The first is that Simone's desire for Nia isn't strong enough.  When the Anti-Spiral traps Team Gurren in the alternate dimensions where they act as other selves, they stay stuck there.  It takes Kamina's reappearance and reactivation of Team Gurren's old desire, that is to say Kamina's desire, for freedom to jar them back into the fight. Trapped by their otherwise mediocre and everyday desires, they rely on Kamina's strength to galvanize them to their utmost potential.  Kamina here becomes more than an "individual" or a "symbol"; in this sequence, Kamina is a becoming.  Characters that are becoming-Kamina are each transformed in entirely different ways, each striving to reach their utmost expression.  Nowhere is this better captured than when Kamina explains that when he doesn't believe in himself, he relies on the him that Simone believes in, the becoming-Kamina in himself that defies his insecurities and transforms him into an expression rather than an individual.  This is further validated by the scene where Simone tells Kamina he'll "always be in his heart" and goes on to destroy the Anti-Spiral; Kamina has ceased being a person or a symbol, and become a freeing affect.
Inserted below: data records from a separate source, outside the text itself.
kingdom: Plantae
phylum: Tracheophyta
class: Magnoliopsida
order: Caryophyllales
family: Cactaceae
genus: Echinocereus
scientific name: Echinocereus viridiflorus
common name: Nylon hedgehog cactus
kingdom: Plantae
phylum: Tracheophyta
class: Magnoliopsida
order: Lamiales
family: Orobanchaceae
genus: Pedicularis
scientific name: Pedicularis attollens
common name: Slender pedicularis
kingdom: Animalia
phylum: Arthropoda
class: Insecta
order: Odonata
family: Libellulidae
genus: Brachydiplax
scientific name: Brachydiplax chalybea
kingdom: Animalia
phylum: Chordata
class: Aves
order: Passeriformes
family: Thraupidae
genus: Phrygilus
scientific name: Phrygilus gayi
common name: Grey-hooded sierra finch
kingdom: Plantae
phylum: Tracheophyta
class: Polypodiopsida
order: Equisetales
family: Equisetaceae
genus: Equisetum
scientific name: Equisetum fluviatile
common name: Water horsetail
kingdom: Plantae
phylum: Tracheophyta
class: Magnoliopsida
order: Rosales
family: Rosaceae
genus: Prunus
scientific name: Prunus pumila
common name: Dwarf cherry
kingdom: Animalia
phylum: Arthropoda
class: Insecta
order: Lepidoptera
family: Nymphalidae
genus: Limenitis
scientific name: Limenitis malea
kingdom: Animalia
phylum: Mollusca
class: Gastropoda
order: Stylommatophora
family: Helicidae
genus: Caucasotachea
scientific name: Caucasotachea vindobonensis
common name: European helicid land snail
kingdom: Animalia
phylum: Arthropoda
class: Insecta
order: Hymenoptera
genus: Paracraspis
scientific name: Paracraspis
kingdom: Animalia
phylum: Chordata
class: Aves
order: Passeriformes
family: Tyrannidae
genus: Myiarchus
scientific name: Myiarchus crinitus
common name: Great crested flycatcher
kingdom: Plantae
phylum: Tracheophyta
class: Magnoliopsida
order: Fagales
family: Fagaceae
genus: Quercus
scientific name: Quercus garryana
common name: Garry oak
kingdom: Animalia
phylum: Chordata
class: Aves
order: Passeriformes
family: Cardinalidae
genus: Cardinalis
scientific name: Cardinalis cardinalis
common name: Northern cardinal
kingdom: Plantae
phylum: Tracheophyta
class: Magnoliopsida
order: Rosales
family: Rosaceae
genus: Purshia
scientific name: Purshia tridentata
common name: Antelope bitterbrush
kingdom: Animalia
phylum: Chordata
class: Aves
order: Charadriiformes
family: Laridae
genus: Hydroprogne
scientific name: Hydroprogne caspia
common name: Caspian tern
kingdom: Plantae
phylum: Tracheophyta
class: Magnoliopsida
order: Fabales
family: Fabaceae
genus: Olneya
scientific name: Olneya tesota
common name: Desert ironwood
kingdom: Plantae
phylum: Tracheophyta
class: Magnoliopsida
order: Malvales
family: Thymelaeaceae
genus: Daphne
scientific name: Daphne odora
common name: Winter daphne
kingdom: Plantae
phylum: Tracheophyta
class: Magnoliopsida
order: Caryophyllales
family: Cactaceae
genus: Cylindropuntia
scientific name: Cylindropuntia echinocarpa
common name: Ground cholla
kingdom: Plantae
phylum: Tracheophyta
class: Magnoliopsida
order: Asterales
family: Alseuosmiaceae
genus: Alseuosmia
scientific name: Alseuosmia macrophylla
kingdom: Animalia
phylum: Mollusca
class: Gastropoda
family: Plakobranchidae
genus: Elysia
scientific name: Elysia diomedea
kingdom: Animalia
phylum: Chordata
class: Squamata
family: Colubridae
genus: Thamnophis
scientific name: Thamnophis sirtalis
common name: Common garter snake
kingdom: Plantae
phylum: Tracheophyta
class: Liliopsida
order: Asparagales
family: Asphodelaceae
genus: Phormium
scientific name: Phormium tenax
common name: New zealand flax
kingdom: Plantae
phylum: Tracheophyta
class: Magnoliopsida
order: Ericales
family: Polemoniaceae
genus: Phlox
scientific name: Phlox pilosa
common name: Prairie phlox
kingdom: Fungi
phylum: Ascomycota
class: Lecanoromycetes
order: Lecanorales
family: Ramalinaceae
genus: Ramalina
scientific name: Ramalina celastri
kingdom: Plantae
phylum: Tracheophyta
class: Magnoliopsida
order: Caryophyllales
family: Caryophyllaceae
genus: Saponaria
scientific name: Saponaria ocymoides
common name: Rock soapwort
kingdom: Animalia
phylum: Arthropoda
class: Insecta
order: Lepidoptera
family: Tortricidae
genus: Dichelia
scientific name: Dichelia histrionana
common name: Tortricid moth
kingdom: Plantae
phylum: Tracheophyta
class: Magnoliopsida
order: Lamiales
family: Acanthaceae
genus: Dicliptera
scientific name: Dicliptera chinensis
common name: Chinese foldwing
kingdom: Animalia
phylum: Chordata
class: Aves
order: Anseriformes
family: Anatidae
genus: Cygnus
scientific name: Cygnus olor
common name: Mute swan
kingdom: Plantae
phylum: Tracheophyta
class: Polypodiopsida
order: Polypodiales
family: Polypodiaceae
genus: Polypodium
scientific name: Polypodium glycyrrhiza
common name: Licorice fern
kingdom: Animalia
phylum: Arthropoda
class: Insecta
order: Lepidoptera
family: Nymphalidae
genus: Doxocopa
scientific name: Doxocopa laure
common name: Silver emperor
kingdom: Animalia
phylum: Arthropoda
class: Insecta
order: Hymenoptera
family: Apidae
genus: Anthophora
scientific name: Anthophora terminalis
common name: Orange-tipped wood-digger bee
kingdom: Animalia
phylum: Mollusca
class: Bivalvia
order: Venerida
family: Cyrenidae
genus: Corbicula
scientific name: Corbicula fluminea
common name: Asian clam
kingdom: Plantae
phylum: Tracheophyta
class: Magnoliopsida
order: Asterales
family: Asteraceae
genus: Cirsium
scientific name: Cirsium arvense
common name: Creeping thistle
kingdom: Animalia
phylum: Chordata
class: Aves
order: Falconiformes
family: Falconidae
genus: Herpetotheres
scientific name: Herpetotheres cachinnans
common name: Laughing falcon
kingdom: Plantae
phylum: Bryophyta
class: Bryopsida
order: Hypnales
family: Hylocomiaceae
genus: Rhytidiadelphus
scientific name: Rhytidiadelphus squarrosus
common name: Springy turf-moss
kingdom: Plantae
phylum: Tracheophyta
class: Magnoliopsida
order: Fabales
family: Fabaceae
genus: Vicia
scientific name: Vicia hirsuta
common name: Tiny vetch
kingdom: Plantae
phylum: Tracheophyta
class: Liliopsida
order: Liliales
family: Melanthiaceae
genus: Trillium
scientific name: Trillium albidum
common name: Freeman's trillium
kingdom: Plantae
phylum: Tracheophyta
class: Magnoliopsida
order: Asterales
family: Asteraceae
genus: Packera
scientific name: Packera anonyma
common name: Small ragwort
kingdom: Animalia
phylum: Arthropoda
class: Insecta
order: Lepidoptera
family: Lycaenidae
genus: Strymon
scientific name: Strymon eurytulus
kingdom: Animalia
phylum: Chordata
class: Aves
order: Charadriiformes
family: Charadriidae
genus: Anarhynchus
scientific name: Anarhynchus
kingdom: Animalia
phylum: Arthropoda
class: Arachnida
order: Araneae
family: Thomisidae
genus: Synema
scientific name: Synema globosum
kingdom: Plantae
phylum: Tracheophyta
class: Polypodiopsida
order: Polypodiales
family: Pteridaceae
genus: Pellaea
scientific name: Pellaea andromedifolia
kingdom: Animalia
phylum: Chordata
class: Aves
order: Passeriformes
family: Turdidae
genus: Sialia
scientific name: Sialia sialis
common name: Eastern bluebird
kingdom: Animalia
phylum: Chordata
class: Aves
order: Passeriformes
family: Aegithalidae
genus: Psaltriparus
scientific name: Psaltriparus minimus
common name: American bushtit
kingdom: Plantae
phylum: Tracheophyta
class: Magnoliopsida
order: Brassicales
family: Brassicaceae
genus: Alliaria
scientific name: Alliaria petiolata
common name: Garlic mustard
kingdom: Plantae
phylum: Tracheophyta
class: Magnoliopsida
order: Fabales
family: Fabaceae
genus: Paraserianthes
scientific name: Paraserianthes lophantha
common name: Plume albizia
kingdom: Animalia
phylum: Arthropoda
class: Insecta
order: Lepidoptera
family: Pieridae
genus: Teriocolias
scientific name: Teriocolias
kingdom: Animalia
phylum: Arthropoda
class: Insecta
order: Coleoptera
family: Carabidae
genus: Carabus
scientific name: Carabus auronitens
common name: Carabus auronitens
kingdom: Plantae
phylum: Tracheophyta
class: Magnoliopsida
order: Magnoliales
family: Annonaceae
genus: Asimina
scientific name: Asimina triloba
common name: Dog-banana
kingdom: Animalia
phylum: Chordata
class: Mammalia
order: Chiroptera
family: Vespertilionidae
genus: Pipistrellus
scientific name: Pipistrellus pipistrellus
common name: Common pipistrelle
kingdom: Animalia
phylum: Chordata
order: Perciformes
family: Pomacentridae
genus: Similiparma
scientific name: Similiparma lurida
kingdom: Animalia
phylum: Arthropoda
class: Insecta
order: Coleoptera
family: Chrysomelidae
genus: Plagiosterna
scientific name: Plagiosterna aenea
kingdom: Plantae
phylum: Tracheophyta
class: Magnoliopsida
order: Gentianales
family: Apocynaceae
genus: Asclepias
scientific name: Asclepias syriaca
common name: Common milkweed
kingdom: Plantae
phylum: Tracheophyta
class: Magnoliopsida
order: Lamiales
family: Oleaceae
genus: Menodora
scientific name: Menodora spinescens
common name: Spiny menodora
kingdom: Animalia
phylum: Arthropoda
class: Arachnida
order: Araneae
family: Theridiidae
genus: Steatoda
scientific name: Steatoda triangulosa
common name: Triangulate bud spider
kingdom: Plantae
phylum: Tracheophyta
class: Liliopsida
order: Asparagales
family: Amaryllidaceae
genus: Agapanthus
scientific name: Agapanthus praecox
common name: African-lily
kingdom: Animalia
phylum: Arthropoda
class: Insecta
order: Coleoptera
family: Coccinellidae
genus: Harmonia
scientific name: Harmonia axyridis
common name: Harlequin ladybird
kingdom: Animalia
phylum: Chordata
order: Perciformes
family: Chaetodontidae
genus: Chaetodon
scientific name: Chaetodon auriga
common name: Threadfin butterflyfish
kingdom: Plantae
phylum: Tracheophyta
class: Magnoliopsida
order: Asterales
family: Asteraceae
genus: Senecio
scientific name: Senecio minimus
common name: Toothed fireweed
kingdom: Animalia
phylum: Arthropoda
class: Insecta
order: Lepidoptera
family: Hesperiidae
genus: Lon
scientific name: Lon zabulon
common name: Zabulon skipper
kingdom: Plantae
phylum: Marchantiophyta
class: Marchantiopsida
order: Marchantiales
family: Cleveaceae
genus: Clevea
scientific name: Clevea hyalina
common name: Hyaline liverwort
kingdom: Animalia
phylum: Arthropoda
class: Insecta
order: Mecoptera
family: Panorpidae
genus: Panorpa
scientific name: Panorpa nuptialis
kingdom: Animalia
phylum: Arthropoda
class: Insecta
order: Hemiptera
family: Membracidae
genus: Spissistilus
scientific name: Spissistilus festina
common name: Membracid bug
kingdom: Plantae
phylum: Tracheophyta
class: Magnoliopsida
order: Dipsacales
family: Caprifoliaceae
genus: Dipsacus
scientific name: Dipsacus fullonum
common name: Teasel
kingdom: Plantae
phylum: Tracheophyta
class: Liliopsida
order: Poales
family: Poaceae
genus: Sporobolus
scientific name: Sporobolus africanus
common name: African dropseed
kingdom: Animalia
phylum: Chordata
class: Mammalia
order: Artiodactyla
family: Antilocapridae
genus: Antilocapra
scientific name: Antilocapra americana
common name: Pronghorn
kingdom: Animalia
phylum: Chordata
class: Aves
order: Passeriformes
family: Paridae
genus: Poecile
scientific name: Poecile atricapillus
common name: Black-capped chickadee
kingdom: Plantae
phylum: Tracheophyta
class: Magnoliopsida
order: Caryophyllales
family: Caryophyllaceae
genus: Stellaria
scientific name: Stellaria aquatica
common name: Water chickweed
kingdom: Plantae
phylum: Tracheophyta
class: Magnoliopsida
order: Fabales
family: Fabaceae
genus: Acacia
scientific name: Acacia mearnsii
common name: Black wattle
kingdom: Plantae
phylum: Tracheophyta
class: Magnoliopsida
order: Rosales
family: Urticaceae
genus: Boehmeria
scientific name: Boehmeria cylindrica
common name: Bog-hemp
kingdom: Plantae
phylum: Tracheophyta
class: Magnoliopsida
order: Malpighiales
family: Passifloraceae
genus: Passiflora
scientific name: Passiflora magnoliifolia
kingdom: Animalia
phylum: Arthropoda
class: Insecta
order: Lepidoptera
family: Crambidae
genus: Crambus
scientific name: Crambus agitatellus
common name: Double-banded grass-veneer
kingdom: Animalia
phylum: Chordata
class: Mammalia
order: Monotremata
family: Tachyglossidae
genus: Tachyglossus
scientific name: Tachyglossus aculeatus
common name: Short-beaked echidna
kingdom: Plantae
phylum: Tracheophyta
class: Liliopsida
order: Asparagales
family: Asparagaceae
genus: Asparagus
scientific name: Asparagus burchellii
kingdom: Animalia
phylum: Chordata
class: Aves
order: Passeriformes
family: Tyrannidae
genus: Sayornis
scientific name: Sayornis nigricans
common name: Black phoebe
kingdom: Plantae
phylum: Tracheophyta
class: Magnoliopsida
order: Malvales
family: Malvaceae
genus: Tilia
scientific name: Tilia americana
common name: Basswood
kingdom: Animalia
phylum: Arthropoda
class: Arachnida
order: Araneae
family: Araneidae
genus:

The second weakness of the central relationship of the third act is that after this final desire is consummated in the symbolic marriage of Simone and Nia, both characters are finished and the series is over.  It's easy to forget that Gurren Lagann ends on a cliffhanging, bittersweet note; the bulk of the characters take up becoming-Kamina again and presumably go on to challenge the spiral nemesis, but Simone ends up tired and comically impotent (skip to 21:56, unless you want to see the whole final episode and/or hear the Four Year Strong-esque end theme):



This is what I find truly fascinating about Gurren Lagann; every productive and strong force in the entire show relies on the drive to freedom of becoming-Kamina.  To me, becoming-Kamina is a perfect example of Deleuze's successful war-machine, the nomadic flow that continually escapes established boundaries on its own novel flight path.  When becoming-Kamina, Team Gurren creates, steals, and destroys with an anarchist glee; when forced to become sedentary, they lapse into a sometimes dangerous or aimless segmentation. The stand-out reference for this "reterritorialization" is Rossiu's world-state.  The series takes pains to make it explicit that his carefully planned order is born of his original religious resentment and is parasitic on the raw desire unlocked by Kamina; he tries to control, quantify it, and reduce it to its utility, but cannot fully contain its flow (as a perfect example, consider the Grapearls; mass produced based on Gurren Lagann's technology, they ultimately cannot come close to matching it).  Eventually the war-machine starts up again and the state relinquishes control when the Anti-Spirals shatter Rossiu's carefully constructed equilibrium.  Kamina and Team Gurren are a line of flight that breaks free from centered structures, including the identities of Kamina and Simone themselves.

Team Gurren is stuck vacillating between their self-sustaining collective desire and their centered, serial dependence on their cycle of become stronger, win the battle, and suffer refraction.  This assemblage is the basis of the startlingly interesting dynamic exploration that makes Gurren Lagann worth watching and worth thinking about.  At times, Team Gurren use their alliance and shared desire to act as a multitude straight out of Hardt and Negri's Empire.  At others, they fall into the "black hole" of hierarchy and complacency.  Their task (and perhaps ours) is either to find a practice of desiring that doesn't rely on a constantly collapsing structure of desired objects, but instead puts emphasis on sustained "plateaued" force (Trotsky, Deleuze/Guattari) or accept that the tragic structure is our lot and heroically embrace this fate (Camus, Zizek).  Or, to put it in appropriately melodramatic terms, are we up in the sky with Kamina, or stuck on the ground with Simone?